今から夜間列車に乗れば、夜中には到着するはずだ。
「今から帰るから」
練習どころではない。
「そう言ってくれると信じてた」
学校最寄りの駅には、夜間列車は停まらない。
夜間列車が停まる駅行きの電車を待っていたら乗り遅れるかもしれない。
何十キロと走って疲れているはずなのに、僕は数キロ離れた駅まで走った。
練習の疲れなど吹っ飛んでいる。
駅に着くと、後先考えずに出てきたせいで、お金はギリギリだったが何とか、切符を買えるだけのお金が入っていた。
そのまま一晩中電車に揺られて、深夜実家の最寄り駅についた。
駅には母が迎えに来てくれていた。
このまま病院に行って、燈ちゃんの様子を見に行きたかったが、この時間では病院に入ることすらできない。
僕は朝までうずうずしながら待った。
疲れているはずなのに眠れなかった。
眠るにも体力がいって、疲れ過ぎたら眠れないという話を聞いたことがあるけれど、僕は今その状態なのだろうか。
時計がなかなか進まなくて、じれったい。
朝九時から面会できる。
僕は七時に家を出て、一時間半以上も外で待っていた。
燈ちゃんが入っている病室を訊き出して、僕は早足気味に歩いた。
昔、母に言われた病院内で走るな、という言葉が脳裏をよぎったけれど、今回だけは許してほしい。
燈ちゃんが入っているのは個室で、相部屋よりも大きい。
室内はほんのり温かくて、暑さのためか、それとも他の要因でかはわからないけれど汗が額を流れる。
箪笥や、小さな冷蔵庫などの生活に必要な家具が一通りそろっている。
大きな部屋の角に、カーテンが引かれた一角があって、僕はつたない足取りでゆっくりと向かった。
白いカーテン越しに、恐る恐る燈ちゃんの名前を呼んでみる。
返事はない。
僕は固唾を飲み込んで、カーテンにゆっくりと手をかけた。
手が震えている。
カーテンを開けると、ベッドの上に安らかな顔をした燈ちゃんが眠っていた。
毛布越しに胸が上下していて、規則正しい呼吸をしていた。
僕はそれを見て少し安心した。
ベッド横に置かれていた一人かけの椅子に座って、燈ちゃんの寝顔を見守った。
いったい何があったのだろう……。
しばらく椅子に座っていると、女性の看護師さんがやって来た。
輸液バッグのチェックに来たらしい。
「あ、あの……あか、吉良さんに何があったんですか?」
そう訊くと看護師さんは言い渋った。
「あなたは?」
「吉良さんの友達です」
「ごめんなさい。
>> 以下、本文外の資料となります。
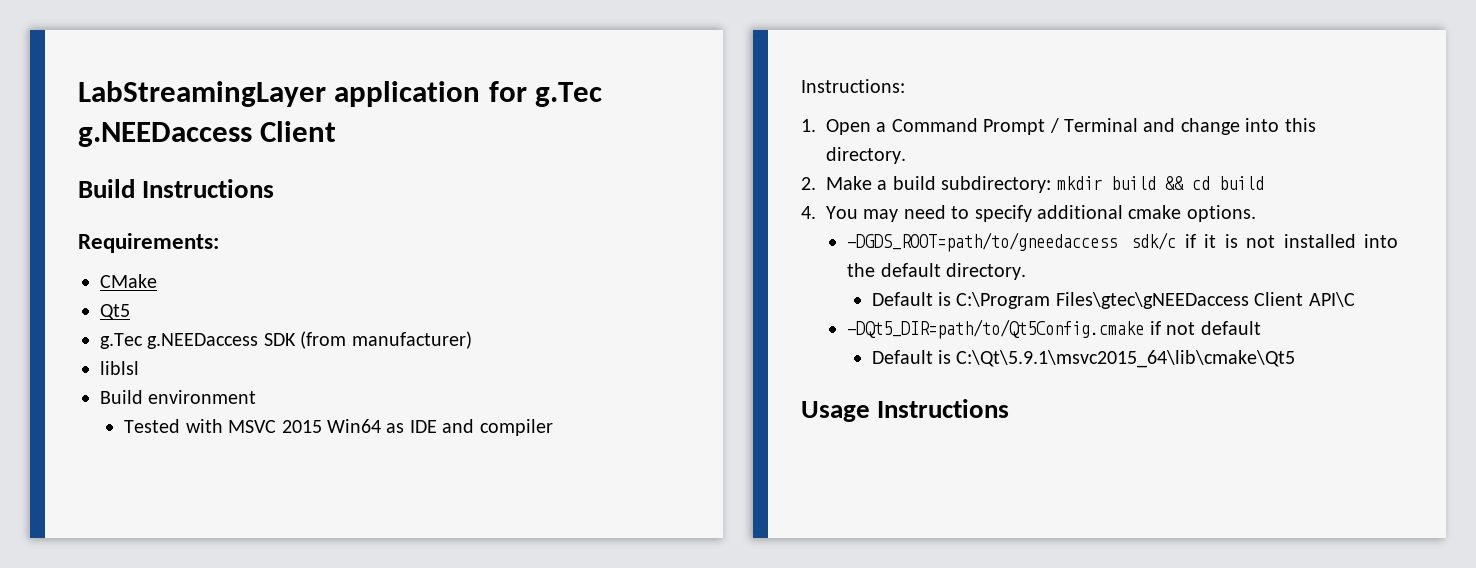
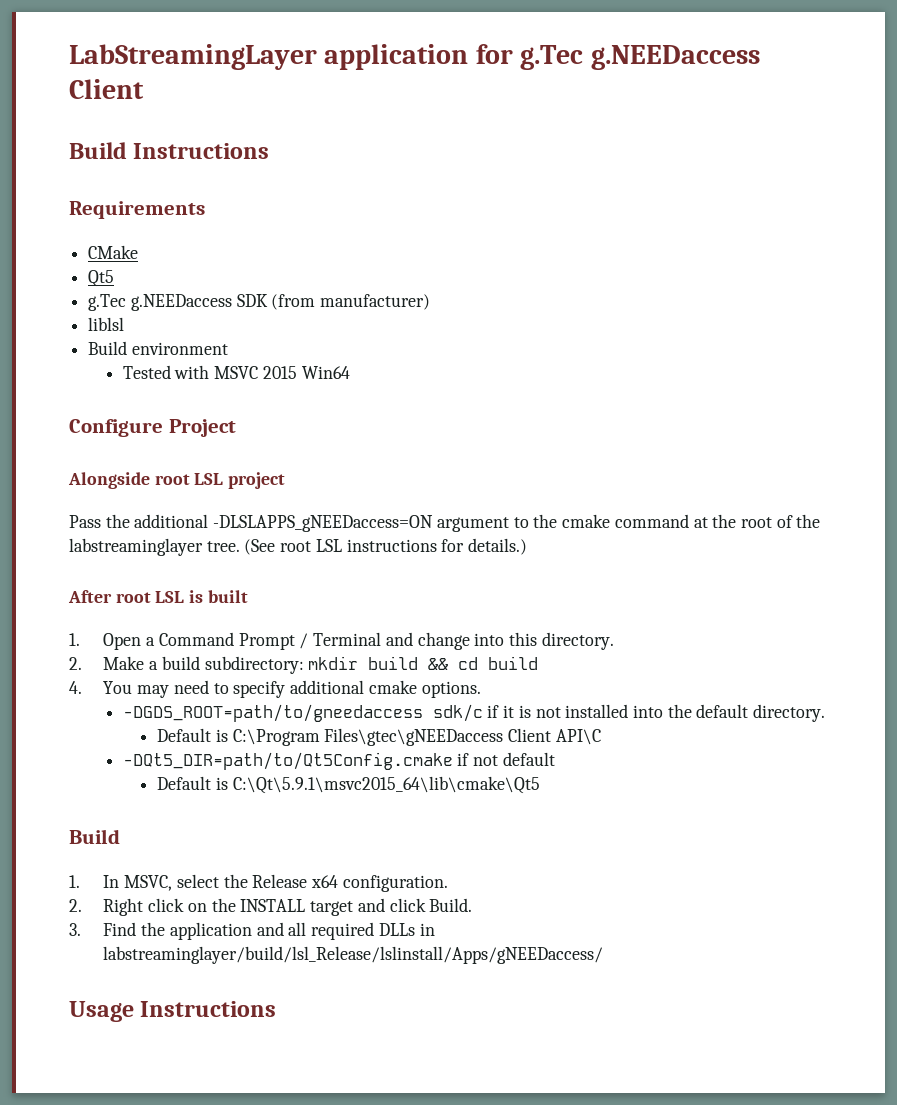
[78,233,219,253] Requirements: -> [69,201,205,219] Requirements
[386,419,553,436] [801,79,905,93] as IDE and compiler // Instructions: -> [69,419,236,437] [68,472,286,489] [69,514,821,532] [69,538,528,556] [68,590,248,603] // Configure Project // Alongside root LSL project // Pass the additional -DLSLAPPS_gNEEDaccess=ON argument to the cmake command at the root of the labstreaminglayer tree. (See root LSL instructions for details.) // After root LSL is built
(1296, 359) none -> [69,829,120,844] [69,874,448,892] [69,898,473,916] [69,922,435,940] [103,946,604,964] // Build // 1. In MSVC, select the Release x64 configuration. // 2. Right click on the INSTALL target and click Build. // 3. Find the application and all required DLLs in labstreaminglayer/build/lsl_Release/lslinstall/Apps/gNEEDaccess/

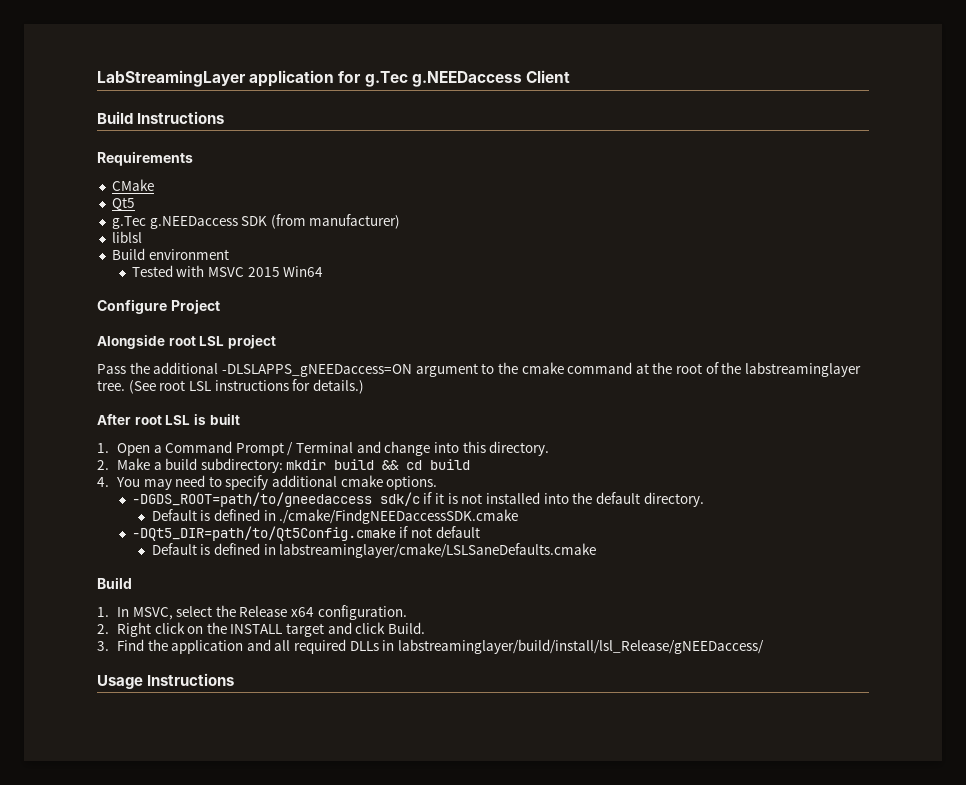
[232,728,601,746] C:\Program Files\gtec\gNEEDaccess Client API\C -> [213,509,519,524] defined in ./cmake/FindgNEEDaccessSDK.cmake
[232,776,540,794] C:\Qt\5.9.1\msvc2015_64\lib\cmake\Qt5 -> [213,543,597,558] defined in labstreaminglayer/cmake/LSLSaneDefaults.cmake
[103,946,604,964] labstreaminglayer/build/lsl_Release/lslinstall/Apps/gNEEDaccess/ -> [398,639,765,654] labstreaminglayer/build/install/lsl_Release/gNEEDaccess/

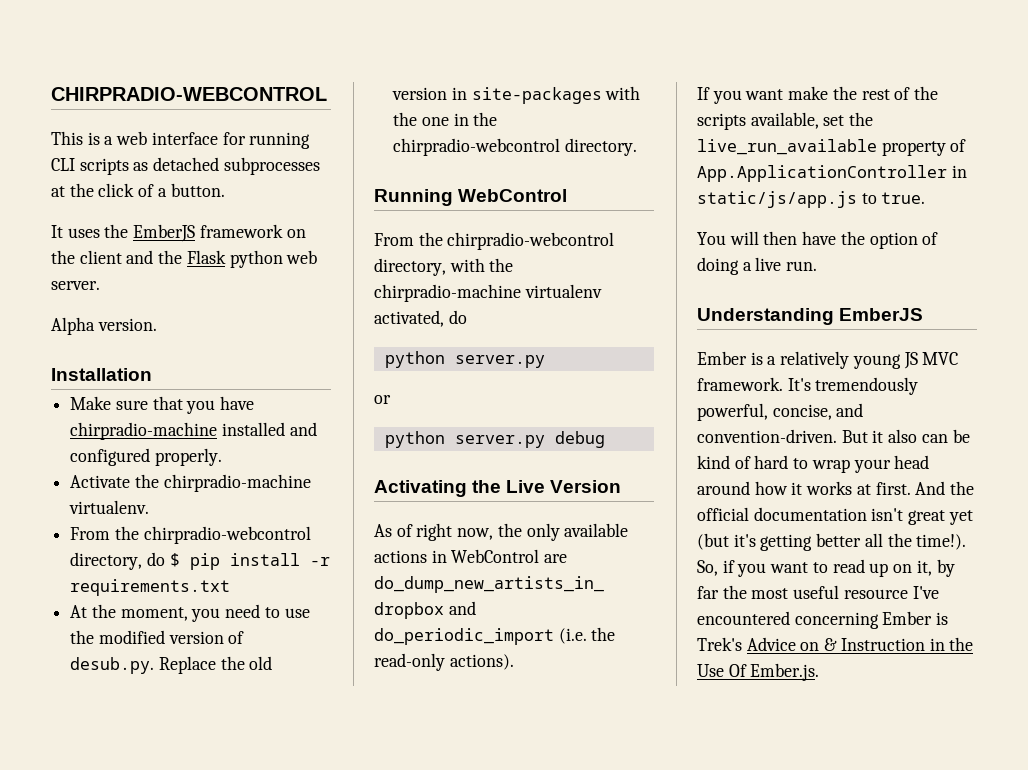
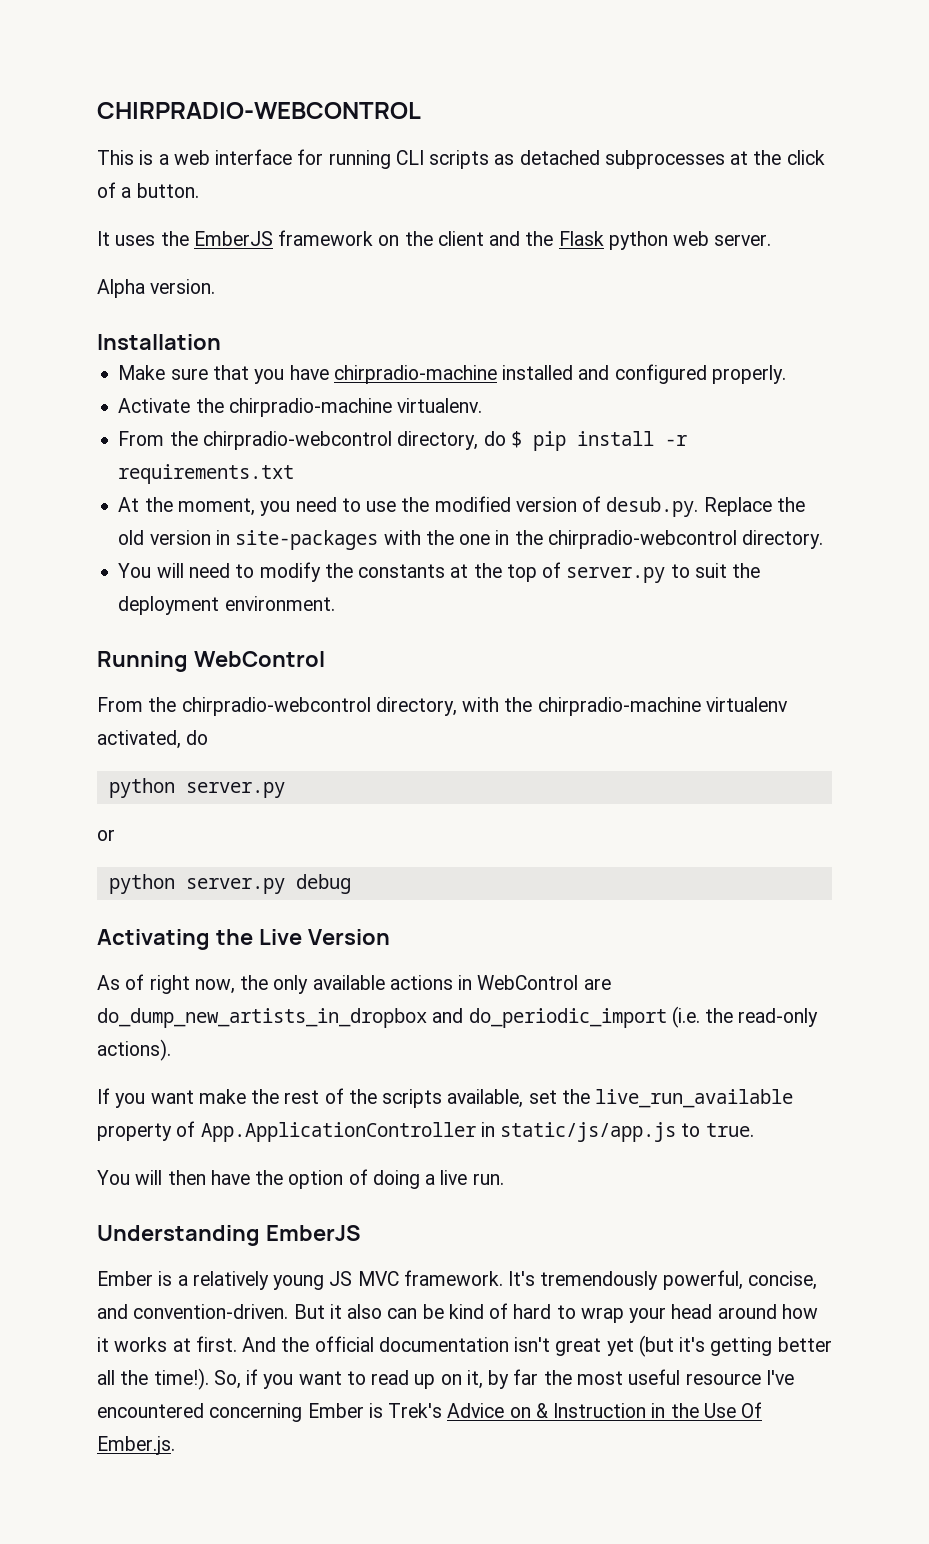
(637, 147) none -> [118,562,761,583] [118,596,335,615] // You will need to modify the constants at the top of server.py to suit the deployment environment.

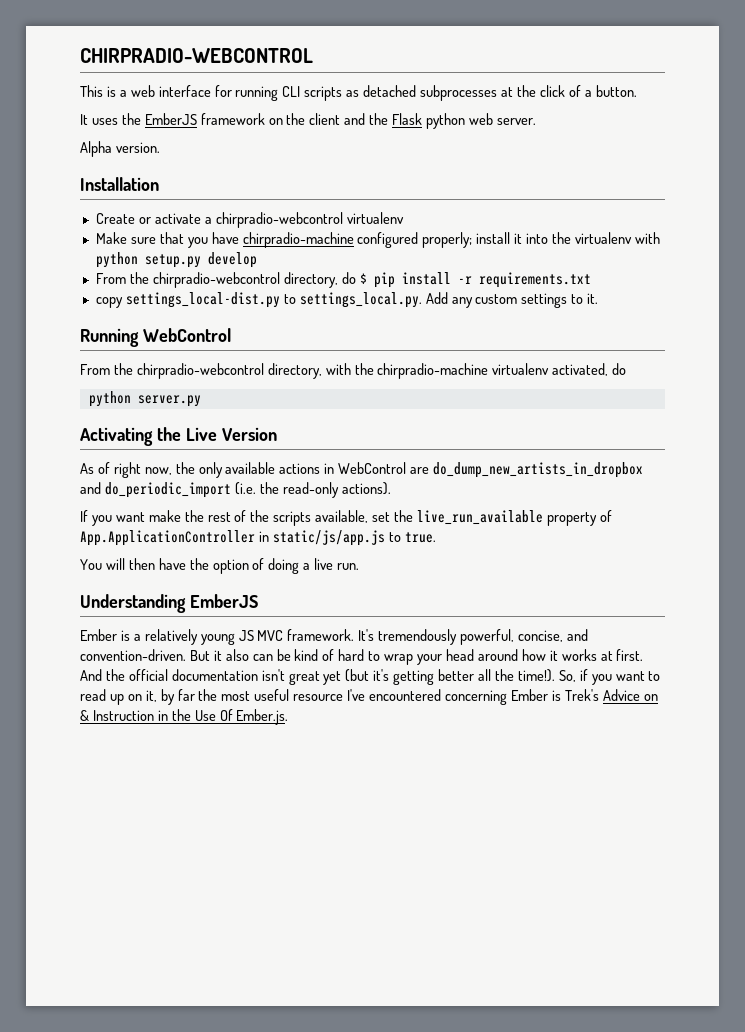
(221, 342) none -> [95,212,404,228] // Create or activate a chirpradio-webcontrol virtualenv
[502,364,786,384] [118,398,483,417] installed and configured properly. // Activate the chirpradio-machine virtualenv. -> [357,232,660,248] [95,252,257,268] configured properly; install it into the virtualenv with python setup.py develop
[118,496,805,517] [118,530,824,550] [118,562,761,583] [118,596,335,615] At the moment, you need to use the modified version of desub.py. Replace the old version in site-packages with the one in the chirpradio-webcontrol directory. // You will need to modify the constants at the top of server.py to suit the deployment environment. -> [95,292,599,308] copy settings_local-dist.py to settings_local.py. Add any custom settings to it.
[97,829,115,841] [108,874,351,894] // or // python server.py debug -> (201, 401) none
私が話すことはできないです」
僕は椅子の背もたれに深くもたれかかって、「そうですか……」と気の沈んだ声でお礼を言った。
何で答えられないのだろう。
答えずらいことだからなのか、それとも部外者に情報を教えてはいけない法律でもあるのか……。
それから一時間以上椅子に座って、ボーっとしていると、緊張の糸が切れたためと、睡眠不足、疲れのトリプルパンチで僕はいつの間にか眠りに落ちた――。